### Task description
Within the entries below, find the portion that opens with the line containing "- [ ] MPS backend" and closes with the line containing "your project's requirements.</span></span>". Retype that portion exactly and only.

-=-=-=-=-

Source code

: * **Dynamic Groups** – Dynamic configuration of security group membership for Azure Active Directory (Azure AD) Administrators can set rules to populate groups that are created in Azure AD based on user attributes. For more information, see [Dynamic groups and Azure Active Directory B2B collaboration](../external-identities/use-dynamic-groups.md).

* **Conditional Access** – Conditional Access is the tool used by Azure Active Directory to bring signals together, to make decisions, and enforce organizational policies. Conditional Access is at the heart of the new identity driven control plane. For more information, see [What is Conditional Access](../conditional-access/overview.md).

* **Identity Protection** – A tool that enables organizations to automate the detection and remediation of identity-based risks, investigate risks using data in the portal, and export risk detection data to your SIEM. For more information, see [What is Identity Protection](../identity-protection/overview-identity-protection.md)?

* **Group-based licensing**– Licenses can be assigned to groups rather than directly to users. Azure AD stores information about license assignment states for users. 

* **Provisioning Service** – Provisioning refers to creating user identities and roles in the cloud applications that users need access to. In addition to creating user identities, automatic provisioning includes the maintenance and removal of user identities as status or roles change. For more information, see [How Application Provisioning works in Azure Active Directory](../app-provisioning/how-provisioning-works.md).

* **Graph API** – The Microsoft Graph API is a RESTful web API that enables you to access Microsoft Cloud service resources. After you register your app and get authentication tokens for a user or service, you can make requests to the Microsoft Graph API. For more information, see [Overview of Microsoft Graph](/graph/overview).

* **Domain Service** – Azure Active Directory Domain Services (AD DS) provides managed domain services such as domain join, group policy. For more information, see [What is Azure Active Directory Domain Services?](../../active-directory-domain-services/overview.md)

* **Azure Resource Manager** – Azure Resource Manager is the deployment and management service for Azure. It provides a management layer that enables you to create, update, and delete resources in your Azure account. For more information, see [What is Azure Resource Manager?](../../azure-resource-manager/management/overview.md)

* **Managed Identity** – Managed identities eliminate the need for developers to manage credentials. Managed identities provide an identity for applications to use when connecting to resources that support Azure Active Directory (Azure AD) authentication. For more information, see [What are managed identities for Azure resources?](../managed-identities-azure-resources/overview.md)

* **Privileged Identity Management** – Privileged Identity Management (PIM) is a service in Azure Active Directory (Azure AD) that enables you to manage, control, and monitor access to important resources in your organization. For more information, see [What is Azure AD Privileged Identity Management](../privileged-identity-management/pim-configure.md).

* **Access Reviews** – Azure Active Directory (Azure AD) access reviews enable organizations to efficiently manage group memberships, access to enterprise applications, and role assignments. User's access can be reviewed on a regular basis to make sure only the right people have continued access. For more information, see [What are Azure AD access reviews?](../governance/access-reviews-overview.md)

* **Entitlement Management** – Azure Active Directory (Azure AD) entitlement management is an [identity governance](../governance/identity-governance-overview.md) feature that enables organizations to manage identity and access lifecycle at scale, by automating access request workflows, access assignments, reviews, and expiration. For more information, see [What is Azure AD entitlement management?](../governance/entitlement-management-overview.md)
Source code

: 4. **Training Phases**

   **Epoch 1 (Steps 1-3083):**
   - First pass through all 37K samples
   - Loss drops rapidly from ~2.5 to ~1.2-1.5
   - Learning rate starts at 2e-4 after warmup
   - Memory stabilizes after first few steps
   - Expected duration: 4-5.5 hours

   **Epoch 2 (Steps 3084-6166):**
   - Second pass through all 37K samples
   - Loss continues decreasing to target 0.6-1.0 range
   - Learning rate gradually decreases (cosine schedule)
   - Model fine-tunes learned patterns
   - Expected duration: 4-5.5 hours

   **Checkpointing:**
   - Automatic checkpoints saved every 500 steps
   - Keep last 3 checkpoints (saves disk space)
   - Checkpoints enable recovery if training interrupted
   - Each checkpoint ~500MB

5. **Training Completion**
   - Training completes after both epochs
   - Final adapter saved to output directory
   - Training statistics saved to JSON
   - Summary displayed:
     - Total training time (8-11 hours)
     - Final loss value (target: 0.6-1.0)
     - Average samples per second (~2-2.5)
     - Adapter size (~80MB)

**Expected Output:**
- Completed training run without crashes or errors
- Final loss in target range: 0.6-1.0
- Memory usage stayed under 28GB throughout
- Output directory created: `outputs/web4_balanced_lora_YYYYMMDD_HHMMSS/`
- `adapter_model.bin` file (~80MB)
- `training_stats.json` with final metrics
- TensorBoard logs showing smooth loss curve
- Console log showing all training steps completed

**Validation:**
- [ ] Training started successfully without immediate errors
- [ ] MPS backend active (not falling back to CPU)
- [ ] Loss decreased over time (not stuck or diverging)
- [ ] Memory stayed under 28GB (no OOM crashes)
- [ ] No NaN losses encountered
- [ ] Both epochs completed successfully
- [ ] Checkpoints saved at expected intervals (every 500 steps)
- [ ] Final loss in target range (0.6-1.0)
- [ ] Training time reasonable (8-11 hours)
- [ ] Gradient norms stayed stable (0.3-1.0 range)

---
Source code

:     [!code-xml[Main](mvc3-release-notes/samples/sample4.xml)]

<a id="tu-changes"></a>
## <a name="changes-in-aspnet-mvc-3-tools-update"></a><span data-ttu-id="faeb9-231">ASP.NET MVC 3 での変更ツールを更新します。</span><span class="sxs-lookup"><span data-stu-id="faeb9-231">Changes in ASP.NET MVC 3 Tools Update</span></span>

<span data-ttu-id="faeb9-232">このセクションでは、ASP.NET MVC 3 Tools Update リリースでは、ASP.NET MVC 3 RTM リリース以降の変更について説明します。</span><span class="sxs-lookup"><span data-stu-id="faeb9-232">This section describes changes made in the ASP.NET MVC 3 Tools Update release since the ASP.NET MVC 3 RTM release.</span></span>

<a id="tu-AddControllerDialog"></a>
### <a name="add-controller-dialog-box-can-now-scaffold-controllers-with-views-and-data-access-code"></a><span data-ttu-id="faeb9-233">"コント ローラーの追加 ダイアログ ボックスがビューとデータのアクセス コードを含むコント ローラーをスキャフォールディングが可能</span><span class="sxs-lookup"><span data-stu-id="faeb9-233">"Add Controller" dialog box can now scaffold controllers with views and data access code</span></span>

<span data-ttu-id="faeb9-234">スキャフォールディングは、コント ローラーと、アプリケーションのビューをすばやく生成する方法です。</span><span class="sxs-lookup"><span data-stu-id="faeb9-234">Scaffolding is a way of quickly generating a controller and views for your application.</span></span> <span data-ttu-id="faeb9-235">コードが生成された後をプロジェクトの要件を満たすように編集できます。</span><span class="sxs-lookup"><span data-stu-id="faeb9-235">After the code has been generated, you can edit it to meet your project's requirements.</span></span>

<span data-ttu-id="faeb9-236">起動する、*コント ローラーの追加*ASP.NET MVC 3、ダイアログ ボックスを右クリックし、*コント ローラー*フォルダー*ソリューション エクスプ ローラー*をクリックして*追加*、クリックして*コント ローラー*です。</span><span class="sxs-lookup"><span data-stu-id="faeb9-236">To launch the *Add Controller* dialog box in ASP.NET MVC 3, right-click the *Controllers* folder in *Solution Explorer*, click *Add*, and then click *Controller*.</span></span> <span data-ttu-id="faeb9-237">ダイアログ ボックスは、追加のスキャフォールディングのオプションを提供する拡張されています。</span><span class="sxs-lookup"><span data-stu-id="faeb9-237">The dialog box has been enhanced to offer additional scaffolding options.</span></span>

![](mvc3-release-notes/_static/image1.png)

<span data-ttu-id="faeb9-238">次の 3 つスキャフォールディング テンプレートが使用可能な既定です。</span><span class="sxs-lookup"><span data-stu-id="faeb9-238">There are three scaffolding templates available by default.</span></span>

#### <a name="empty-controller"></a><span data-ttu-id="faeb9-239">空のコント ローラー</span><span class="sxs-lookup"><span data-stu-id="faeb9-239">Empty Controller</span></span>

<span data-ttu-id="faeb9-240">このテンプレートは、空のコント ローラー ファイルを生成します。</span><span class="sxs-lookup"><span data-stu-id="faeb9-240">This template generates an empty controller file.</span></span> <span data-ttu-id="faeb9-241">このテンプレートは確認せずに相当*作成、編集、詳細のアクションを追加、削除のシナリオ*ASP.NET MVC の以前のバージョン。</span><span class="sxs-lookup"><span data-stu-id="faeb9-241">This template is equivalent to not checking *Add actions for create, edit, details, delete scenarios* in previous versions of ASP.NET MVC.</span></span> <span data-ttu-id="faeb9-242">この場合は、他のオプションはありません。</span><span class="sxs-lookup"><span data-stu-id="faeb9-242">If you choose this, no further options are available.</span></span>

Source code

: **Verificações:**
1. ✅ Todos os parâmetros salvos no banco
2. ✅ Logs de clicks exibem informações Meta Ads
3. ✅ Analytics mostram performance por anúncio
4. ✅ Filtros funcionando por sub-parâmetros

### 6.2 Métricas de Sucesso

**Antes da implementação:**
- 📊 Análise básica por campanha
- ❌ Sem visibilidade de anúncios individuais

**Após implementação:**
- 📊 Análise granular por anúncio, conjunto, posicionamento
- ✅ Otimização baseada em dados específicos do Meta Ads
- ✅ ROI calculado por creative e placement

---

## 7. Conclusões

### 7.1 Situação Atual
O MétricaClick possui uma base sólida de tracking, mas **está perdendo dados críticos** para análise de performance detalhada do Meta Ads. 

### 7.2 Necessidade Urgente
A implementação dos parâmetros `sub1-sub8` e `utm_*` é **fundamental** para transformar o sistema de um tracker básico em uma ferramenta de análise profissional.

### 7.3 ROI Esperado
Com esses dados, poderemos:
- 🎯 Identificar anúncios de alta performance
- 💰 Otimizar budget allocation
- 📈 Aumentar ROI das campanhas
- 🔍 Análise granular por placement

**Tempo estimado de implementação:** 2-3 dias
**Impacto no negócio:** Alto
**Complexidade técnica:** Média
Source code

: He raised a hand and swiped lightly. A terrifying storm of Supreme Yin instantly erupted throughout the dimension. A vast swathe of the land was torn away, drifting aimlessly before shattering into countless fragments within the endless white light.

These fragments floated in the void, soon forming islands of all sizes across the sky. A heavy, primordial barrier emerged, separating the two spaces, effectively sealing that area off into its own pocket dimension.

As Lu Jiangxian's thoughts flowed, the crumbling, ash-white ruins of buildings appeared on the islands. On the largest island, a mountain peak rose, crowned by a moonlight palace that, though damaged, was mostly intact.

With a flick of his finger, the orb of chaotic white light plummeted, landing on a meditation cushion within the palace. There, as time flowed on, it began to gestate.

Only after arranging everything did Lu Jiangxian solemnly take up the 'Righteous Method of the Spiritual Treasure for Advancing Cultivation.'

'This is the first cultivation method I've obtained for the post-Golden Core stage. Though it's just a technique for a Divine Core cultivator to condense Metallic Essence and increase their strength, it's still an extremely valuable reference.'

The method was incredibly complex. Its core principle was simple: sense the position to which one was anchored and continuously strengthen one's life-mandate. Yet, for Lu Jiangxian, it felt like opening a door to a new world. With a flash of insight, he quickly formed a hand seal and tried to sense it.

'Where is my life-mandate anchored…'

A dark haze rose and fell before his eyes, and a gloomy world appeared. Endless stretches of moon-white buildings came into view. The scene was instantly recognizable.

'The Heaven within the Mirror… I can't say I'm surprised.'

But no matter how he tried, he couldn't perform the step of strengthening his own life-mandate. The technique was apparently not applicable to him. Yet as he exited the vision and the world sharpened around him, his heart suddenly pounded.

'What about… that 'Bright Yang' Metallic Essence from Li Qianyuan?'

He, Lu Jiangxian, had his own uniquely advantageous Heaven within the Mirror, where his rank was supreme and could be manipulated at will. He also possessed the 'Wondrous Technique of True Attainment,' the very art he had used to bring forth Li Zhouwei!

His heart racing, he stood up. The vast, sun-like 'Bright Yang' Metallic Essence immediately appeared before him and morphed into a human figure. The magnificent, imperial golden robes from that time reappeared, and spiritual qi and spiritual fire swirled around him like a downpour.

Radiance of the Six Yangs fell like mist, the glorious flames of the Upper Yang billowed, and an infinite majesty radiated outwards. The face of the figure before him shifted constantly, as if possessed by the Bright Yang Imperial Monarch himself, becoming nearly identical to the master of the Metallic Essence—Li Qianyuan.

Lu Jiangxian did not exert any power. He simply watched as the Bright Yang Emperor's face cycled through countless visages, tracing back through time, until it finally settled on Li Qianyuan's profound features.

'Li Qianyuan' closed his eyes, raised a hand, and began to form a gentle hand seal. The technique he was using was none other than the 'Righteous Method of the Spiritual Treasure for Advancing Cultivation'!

-=-=-=-=-

### Response below
- [ ] MPS backend active (not falling back to CPU)
- [ ] Loss decreased over time (not stuck or diverging)
- [ ] Memory stayed under 28GB (no OOM crashes)
- [ ] No NaN losses encountered
- [ ] Both epochs completed successfully
- [ ] Checkpoints saved at expected intervals (every 500 steps)
- [ ] Final loss in target range (0.6-1.0)
- [ ] Training time reasonable (8-11 hours)
- [ ] Gradient norms stayed stable (0.3-1.0 range)

---
Source code

:     [!code-xml[Main](mvc3-release-notes/samples/sample4.xml)]

<a id="tu-changes"></a>
## <a name="changes-in-aspnet-mvc-3-tools-update"></a><span data-ttu-id="faeb9-231">ASP.NET MVC 3 での変更ツールを更新します。</span><span class="sxs-lookup"><span data-stu-id="faeb9-231">Changes in ASP.NET MVC 3 Tools Update</span></span>

<span data-ttu-id="faeb9-232">このセクションでは、ASP.NET MVC 3 Tools Update リリースでは、ASP.NET MVC 3 RTM リリース以降の変更について説明します。</span><span class="sxs-lookup"><span data-stu-id="faeb9-232">This section describes changes made in the ASP.NET MVC 3 Tools Update release since the ASP.NET MVC 3 RTM release.</span></span>

<a id="tu-AddControllerDialog"></a>
### <a name="add-controller-dialog-box-can-now-scaffold-controllers-with-views-and-data-access-code"></a><span data-ttu-id="faeb9-233">"コント ローラーの追加 ダイアログ ボックスがビューとデータのアクセス コードを含むコント ローラーをスキャフォールディングが可能</span><span class="sxs-lookup"><span data-stu-id="faeb9-233">"Add Controller" dialog box can now scaffold controllers with views and data access code</span></span>

<span data-ttu-id="faeb9-234">スキャフォールディングは、コント ローラーと、アプリケーションのビューをすばやく生成する方法です。</span><span class="sxs-lookup"><span data-stu-id="faeb9-234">Scaffolding is a way of quickly generating a controller and views for your application.</span></span> <span data-ttu-id="faeb9-235">コードが生成された後をプロジェクトの要件を満たすように編集できます。</span><span class="sxs-lookup"><span data-stu-id="faeb9-235">After the code has been generated, you can edit it to meet your project's requirements.</span></span>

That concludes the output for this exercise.